This post first appeared in the St. Louis Beacon: August 10, 2008 - What is going on with "like-and-you-know-itis"?
In recent years, an enormous percentage of our populace has begun sprinkling each spoken sentence with several "likes" and "you know's." For example: "Like, my name, like, you know, is, like, Mike, you know?"
Do I stand alone in expressing concern? I am privileged to know several intelligent citizens. But when these intelligent citizens drop "like's" and you know's" into their speech they sound, well, less intelligent than they really are.
So, I have an idea. By approaching the problem as a community project we may be able to leapfrog our fair town into the forefront of great cities.
Come on, St. Louis - let's declare war on like-and-you-know-itis.
I ask Mayor Slay, County Executive Dooley, business leaders, union bosses, captains of the educational establishment, that is, everyone important, to go forth and shout it from the rooftops: "STOP SAYING "LIKE" AND "YOU KNOW" ALL THE TIME!
Soon everyone will be working together.
If an offender recognizes that he or she has inadvertently dropped a "like" or "you know" into a sentence, he or she will pause for just a moment and say, "please excuse the 'like'," or "please excuse the 'you know'." Those around will smile approvingly.

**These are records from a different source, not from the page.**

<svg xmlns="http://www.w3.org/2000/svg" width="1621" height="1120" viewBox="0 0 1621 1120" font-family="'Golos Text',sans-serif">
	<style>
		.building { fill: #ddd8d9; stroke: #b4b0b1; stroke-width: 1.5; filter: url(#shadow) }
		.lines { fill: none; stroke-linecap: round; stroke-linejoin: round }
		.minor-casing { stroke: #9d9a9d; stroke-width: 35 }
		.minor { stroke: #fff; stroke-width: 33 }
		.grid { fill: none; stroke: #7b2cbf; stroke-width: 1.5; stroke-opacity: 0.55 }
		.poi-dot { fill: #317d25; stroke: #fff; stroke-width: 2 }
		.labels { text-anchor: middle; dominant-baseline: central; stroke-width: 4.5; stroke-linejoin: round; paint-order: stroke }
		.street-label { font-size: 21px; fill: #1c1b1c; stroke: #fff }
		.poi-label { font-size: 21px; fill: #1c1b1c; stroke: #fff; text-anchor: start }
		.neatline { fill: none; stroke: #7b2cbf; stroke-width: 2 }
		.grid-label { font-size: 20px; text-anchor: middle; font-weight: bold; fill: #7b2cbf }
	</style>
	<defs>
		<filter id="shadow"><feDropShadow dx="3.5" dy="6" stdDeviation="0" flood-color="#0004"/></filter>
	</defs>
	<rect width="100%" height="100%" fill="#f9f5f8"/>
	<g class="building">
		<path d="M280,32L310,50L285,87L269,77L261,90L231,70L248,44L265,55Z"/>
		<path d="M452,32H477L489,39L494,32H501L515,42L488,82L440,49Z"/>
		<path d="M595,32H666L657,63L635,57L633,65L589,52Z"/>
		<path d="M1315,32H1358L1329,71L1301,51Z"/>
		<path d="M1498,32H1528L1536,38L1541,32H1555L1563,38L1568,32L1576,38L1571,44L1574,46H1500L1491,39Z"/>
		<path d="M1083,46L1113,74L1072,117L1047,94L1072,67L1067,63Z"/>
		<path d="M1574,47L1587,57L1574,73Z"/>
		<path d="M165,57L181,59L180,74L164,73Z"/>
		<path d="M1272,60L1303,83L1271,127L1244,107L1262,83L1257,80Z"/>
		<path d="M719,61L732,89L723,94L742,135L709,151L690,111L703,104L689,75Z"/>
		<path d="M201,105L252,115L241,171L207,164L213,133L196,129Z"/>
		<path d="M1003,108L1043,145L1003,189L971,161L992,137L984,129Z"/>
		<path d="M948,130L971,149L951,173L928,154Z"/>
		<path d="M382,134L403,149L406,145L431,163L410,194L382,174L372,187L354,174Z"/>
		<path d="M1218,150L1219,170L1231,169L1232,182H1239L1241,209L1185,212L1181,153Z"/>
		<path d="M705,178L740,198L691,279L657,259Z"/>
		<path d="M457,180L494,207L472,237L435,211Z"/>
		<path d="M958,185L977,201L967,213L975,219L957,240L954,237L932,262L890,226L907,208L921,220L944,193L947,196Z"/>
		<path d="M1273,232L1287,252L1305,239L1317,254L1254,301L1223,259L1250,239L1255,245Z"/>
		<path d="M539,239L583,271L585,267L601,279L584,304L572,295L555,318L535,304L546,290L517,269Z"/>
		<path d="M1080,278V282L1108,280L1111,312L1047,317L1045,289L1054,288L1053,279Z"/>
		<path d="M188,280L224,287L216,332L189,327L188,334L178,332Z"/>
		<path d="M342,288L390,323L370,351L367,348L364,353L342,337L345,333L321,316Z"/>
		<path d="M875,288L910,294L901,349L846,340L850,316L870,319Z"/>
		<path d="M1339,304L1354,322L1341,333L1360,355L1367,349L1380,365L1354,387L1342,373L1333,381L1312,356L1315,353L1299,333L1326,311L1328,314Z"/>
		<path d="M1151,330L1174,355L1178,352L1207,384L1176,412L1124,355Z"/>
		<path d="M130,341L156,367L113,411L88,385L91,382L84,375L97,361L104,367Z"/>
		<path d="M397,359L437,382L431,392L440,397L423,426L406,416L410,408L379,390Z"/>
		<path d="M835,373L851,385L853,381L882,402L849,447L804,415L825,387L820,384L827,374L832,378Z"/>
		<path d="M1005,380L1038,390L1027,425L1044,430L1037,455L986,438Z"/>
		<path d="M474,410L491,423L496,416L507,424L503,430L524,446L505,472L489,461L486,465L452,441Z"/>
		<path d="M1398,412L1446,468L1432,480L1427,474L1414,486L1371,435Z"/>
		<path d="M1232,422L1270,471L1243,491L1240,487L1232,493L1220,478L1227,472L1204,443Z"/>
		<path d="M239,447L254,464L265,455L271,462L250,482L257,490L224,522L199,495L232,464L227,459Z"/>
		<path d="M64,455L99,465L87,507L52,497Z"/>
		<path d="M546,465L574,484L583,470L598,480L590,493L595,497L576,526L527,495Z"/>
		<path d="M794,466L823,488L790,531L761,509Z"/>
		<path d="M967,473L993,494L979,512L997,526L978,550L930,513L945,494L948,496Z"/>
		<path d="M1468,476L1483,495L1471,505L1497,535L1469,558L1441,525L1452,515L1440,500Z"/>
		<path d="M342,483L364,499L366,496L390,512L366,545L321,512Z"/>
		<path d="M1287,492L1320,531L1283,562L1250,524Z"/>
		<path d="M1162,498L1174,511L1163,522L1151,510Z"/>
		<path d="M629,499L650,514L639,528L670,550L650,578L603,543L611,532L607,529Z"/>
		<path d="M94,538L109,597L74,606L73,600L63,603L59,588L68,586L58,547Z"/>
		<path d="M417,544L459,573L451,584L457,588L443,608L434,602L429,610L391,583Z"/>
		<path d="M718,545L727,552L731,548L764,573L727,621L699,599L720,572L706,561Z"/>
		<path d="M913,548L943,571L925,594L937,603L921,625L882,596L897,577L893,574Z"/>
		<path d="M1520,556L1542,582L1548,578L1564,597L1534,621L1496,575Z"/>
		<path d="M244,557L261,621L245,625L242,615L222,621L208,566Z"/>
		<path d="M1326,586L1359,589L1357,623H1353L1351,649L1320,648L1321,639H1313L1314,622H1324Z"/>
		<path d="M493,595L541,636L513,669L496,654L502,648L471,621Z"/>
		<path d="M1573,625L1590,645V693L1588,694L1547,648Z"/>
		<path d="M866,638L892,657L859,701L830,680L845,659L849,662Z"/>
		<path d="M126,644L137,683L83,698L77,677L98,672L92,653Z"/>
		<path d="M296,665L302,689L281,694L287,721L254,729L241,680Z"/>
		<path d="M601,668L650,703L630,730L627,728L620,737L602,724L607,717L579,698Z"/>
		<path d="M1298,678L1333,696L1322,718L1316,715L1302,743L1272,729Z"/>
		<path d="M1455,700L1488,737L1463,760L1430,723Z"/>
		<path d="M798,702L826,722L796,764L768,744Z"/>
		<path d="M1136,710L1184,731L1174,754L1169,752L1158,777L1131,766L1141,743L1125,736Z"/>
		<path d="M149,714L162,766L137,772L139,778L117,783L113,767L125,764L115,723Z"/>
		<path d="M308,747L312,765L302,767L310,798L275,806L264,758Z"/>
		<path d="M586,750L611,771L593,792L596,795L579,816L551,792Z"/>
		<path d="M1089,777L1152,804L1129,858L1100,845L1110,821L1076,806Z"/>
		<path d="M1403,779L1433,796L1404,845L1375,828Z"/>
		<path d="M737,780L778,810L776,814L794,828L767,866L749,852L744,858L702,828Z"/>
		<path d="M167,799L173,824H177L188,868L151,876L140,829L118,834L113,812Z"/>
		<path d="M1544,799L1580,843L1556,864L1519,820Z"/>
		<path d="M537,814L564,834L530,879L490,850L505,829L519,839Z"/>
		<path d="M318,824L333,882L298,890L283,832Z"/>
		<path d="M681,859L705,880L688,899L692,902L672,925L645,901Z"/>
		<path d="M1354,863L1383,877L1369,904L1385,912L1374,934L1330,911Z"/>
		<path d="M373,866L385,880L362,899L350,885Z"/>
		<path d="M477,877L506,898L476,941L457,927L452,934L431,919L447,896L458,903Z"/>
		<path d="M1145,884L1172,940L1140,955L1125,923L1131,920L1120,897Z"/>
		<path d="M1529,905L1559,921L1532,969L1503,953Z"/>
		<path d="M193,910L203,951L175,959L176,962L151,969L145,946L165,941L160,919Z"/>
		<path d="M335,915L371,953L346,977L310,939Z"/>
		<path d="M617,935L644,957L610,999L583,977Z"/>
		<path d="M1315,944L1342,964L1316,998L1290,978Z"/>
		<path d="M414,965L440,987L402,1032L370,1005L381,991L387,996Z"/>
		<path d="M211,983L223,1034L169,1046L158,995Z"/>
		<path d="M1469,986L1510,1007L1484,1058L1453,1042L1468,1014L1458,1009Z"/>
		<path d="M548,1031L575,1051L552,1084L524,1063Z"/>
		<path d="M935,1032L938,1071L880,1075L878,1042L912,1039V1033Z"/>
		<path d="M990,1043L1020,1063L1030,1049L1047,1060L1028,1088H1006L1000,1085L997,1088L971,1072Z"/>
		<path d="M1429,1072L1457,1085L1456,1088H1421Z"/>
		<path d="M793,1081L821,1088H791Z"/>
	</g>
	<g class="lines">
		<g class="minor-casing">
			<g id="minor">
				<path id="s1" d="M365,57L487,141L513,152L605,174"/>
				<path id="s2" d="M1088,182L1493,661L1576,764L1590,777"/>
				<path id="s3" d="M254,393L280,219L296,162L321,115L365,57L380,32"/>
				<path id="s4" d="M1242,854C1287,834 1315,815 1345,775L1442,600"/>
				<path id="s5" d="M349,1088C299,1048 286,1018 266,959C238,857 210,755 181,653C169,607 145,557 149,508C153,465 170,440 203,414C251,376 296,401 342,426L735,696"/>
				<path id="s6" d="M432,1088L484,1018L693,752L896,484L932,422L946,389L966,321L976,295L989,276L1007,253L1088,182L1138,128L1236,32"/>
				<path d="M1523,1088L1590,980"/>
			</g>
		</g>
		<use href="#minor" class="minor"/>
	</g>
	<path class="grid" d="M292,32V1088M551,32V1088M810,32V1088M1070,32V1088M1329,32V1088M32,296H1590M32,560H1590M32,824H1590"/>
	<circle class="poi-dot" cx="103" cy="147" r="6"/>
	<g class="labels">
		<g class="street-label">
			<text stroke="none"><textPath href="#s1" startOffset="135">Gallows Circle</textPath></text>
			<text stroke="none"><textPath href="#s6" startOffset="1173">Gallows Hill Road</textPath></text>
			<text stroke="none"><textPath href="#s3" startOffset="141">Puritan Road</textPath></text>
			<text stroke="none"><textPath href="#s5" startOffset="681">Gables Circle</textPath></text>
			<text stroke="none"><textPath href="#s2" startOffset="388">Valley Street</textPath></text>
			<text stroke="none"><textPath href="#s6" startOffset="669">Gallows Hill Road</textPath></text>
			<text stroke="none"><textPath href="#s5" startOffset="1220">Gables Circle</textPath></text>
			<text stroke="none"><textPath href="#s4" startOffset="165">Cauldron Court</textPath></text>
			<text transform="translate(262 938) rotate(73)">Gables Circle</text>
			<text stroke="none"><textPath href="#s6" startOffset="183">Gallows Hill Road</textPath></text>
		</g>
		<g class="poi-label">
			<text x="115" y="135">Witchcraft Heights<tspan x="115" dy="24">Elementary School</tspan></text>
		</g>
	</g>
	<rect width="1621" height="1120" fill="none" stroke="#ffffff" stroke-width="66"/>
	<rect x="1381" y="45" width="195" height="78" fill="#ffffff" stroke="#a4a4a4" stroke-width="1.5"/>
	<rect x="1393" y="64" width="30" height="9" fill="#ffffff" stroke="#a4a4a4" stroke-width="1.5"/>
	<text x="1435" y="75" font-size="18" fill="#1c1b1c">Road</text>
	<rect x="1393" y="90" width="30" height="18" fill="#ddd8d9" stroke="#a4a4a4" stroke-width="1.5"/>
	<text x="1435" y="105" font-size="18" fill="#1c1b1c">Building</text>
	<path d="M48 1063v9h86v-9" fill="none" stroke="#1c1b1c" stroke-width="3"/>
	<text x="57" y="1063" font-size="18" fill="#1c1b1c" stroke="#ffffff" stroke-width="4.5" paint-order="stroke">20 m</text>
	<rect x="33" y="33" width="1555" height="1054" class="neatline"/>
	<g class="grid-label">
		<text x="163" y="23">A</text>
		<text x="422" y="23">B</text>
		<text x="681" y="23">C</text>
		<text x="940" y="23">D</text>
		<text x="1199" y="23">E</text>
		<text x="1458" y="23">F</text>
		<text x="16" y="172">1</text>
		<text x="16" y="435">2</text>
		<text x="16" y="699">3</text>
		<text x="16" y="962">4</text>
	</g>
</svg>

Alternatively, and this is for the tough cases, if a good hearted friend should hear a buddy sound like, ahem, "less intelligent that he really is" by saying "like" and "you know" every few words, the good-hearted friend will begin to count the offenses on his fingers, all in plain view of the offender (and in plain view of any others in attendance). Offenders might be offended by this finger counting, but how else can we solve the problem?

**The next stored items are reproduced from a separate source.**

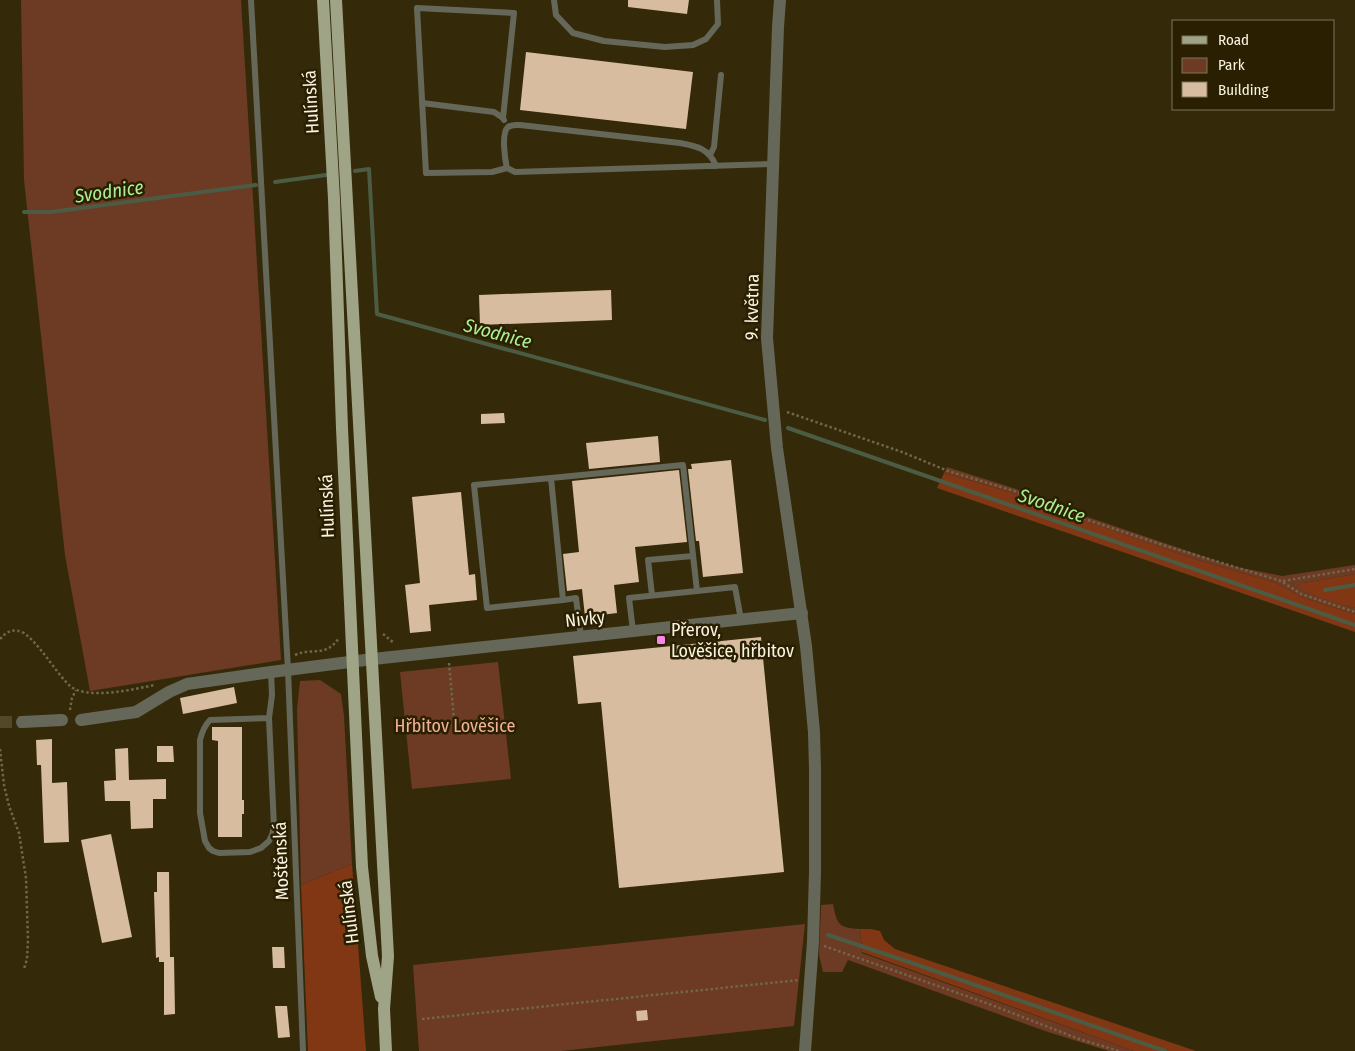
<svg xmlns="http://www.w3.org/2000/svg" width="1355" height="1051" font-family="'Fira Sans Condensed',sans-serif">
<rect width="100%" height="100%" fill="#342a0a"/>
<!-- green -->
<g fill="#6d3a24">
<path d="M21 0H241L281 660 90 691 65 555 24 180Z"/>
<path d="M947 467 1016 489 1067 510 1232 566 1282 576 1355 565V574L1303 583 1324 599 1355 608V614L1304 598 1276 583 1191 558 1057 513 1011 492 944 473Z"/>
<path d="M498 662 511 779 412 789 400 672Z"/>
<path d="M320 680 341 694 344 716 352 864 301 885 297 709 300 681Z"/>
<path d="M833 904C837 924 838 928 860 929L862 953 1134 1051H1109L1048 1032 848 960 842 972H823L819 955 821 905Z"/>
<path d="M805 924 794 1026 561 1051H419L413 965Z"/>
</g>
<!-- forest -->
<g fill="#813714">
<path d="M944 473 1011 492 1058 513 1084 521 1191 558 1276 583 1304 598 1355 614V632L937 488Z"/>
<path d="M1355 574V608C1335 603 1315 598 1298 586L1303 583Z"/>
<path d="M352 864 366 1051H308L301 885Z"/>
<path d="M860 929H871L880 931 884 940 895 949 1196 1051H1134L862 952Z"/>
</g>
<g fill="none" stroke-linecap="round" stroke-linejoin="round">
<!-- stream -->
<g stroke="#4c5c44" stroke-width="4">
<path d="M355 171 369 169 377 314 765 420"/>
<path d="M275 182 326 175"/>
<path d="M24 212H51L256 185"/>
<path d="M788 428 1355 625"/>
<path d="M1325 590 1355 585"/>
<path d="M828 935 912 963 1165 1051"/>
</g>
</g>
<!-- building -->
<g fill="#d7bca0">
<path d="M628 0H689L687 14 628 7Z"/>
<path d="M526 52 693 72 686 129 520 110Z"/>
<path d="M611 290 612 320 480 325 479 295Z"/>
<path d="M504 413 505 423 481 424V414Z"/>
<path d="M658 436 660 462 589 469 586 443Z"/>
<path d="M731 460 743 573 703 577 699 541H696L688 469H692L691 464Z"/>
<path d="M679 470 687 542 635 547 639 582 614 585 617 613 585 617 582 589 567 591 563 554 579 552 572 481Z"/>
<path d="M461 492 469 575 475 574 477 600 429 605 431 631 410 633 405 585 420 583 412 497Z"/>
<path d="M761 637 784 872 619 888 601 702 578 704 573 656Z"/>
<path d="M234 687 237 703 183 714 180 698Z"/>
<path d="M212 727H242V800H244V814H242V837H218V741L212 740Z"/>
<path d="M52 739V783L67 782 69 842 44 843 41 765H37L36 740Z"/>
<path d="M157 746H173L174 762H157Z"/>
<path d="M128 748 129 780 166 779V799H153V828L131 829 130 801H105L104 781 116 780 115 749Z"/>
<path d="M111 834 132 937 102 943 81 840Z"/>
<path d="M157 872H169L170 957H174L175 1014 164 1015V962H159V957L156 958 154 892H157Z"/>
<path d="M272 947H284L285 968H273Z"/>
<path d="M275 1006H287L290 1037 278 1038Z"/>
<path d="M647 1010 648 1020 637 1021 636 1011Z"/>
</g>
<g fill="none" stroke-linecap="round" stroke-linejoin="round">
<!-- tertiary-tunnel -->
<path stroke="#52482a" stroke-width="12" stroke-dasharray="12 6" stroke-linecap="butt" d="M0 722H22"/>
<!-- path -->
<g stroke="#70674b" stroke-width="2.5" stroke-dasharray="2.5 2.5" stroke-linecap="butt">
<path d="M787 412 902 452 948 471 1014 491 1064 512 1163 545 1281 581 1301 594 1355 612"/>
<path d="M1283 581 1355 569"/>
<path d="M383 634 394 643"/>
<path d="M0 639C7 631 14 628 24 633 42 647 53 669 69 685 85 701 135 689 155 685"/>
<path d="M295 655C313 647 325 658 339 638"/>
<path d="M449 663 454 720"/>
<path d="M70 710 72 698 76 690"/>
<path d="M0 749 4 785 9 806 19 833 26 878 28 940 27 959 24 969"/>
<path d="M824 946 989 1004 1079 1039 1119 1051"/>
<path d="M422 1019 799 980"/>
</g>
<!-- service -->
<g stroke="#656859" stroke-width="6">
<path d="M251 0 288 670 303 1051"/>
<path d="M554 0 556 15 573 33 604 41 665 47 693 45 706 39 718 24 717 0"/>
<path d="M422 103 494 112 503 118 504 120"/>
<path d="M503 118 514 13 417 8 426 173 492 172 507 168"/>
<path d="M710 155 714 147 721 75"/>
<path d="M716 166C709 148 696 146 680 143L520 125C516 125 512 124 508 127 501 133 505 160 507 168L515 172 773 164"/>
<path d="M551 478 683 465 697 591 629 598 633 631"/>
<path d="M697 591 735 587 741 620"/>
<path d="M652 595 648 560 693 556"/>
<path d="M563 600 551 478 474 485 487 608 563 600 576 598 581 637"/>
<path d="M269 718 210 720C204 726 202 732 200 740V813L205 841 209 848 213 851 219 853 250 852 261 848 269 841 272 835 274 827 269 718 272 695 271 672"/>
</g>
<!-- minor -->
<path stroke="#656859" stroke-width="12" d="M373 659 802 613"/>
<!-- tertiary -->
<g stroke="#656859" stroke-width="12">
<path d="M780 0 778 27 767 338 777 448 806 646 814 732 815 769V872L813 942 805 1051"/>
<path d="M81 720 136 712 169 692 187 684 271 672 373 659"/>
<path d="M22 722 62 720"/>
</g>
<!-- primary -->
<g stroke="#9fa486" stroke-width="12">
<path d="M323 0 334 199 342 428 362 867 372 956 381 997"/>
<path d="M336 0 388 956 384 1009 386 1051"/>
</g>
</g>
<!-- markers -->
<rect fill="#f788eb" stroke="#2a2001" stroke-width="2" x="656" y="635" width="10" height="10" rx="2.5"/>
<g text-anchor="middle" stroke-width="5" stroke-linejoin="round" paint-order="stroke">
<!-- street labels -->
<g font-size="18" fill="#faf4e2" stroke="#2a2001">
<text transform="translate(311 102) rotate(-93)" y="6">Hulínská</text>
<text transform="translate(752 307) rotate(-89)" y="6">9. května</text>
<text transform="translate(327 506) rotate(-92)" y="6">Hulínská</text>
<text transform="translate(585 619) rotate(-6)" y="6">Nivky</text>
<text transform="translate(281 861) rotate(-92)" y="6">Moštěnská</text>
<text transform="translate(349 912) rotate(-97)" y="6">Hulínská</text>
</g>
<!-- poi labels -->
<g font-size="18" fill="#faf4e2" stroke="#2a2001" text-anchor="start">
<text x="671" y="636">Přerov,<tspan x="671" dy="21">Lověšice, hřbitov</tspan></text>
</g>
<!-- park labels -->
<g font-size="18" fill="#f3b297" stroke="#2a2001">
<text x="455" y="732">Hřbitov Lověšice</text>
</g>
<!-- water labels -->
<g font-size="19" font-style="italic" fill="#aaf195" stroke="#2a2001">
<text transform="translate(109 191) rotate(-8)" y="7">Svodnice</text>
<text transform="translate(498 333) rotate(15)" y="7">Svodnice</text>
<text transform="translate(1052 505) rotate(19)" y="7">Svodnice</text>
</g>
</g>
<!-- legend -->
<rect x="1172" y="20" width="162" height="90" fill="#2a2001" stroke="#7d755b"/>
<rect x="1182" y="36" width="25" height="8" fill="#9fa486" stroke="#7d755b"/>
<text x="1218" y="45" font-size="15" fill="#faf4e2">Road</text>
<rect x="1182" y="58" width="25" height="15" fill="#6d3a24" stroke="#7d755b"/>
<text x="1218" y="70" font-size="15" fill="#faf4e2">Park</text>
<rect x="1182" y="82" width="25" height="15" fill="#d7bca0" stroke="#7d755b"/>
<text x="1218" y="95" font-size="15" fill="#faf4e2">Building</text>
</svg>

My theory is that in a few short weeks, if we all make a Herculean effort, we can clean it up. Imagine the opportunities this will create for our city. Every time one of our citizens travels to another city he or she will sound more intelligent than everyone else there. Perhaps our traveling citizens will run across rich people in faraway lands, and those rich people will own companies, and those rich company owners will move their businesses here to take advantage of our quick-witted work force.
Similarly, when people from another city comes to St. Louis, they will be so impressed with our new, suave speech patterns that they will decide to stay and we will all receive the benefit of their productivity.
I am, of course, particularly concerned about the youngsters. The problem is not limited to the young, but the young seem to be among the worst offenders.
Here is an idea for our schools. The head of each school should divide the school into a handful of teams, with each team having students and teachers as members. Then the teams can have weekly contests in which each use of "like" or "you know" costs the team a point. At the end of each week, the winning team receives a small reward such as leaving 10 minutes early, getting seconds at lunch or something else desired by all. Making the teachers' speech count will ensure buy-in from the youngsters.
So, let's try it. A small step for a city but a giant leap in the protection of the thin veneer of civilization.
Bevis Schock is an attorney in private practice in Clayton.